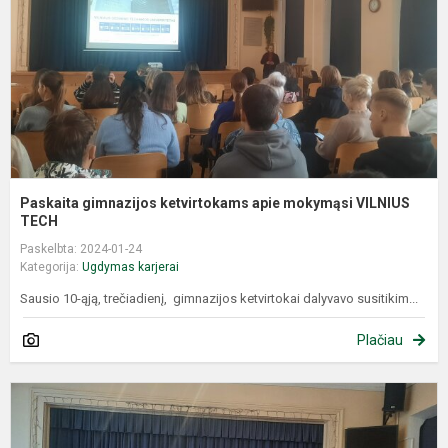
m
V
T
Paskaita gimnazijos ketvirtokams apie mokymąsi VILNIUS
TECH
Paskelbta: 2024-01-24
Kategorija:
Ugdymas karjerai
Sausio 10-ąją, trečiadienį, gimnazijos ketvirtokai dalyvavo susitikim...
Plačiau
G
s
s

++++++

** TASK GOAL **
Please restate the whole listing exactly, without any of its pictures.

** ANSWER **
m
V
T
Paskaita gimnazijos ketvirtokams apie mokymąsi VILNIUS
TECH
Paskelbta: 2024-01-24
Kategorija:
Ugdymas karjerai
Sausio 10-ąją, trečiadienį, gimnazijos ketvirtokai dalyvavo susitikim...
Plačiau
G
s
s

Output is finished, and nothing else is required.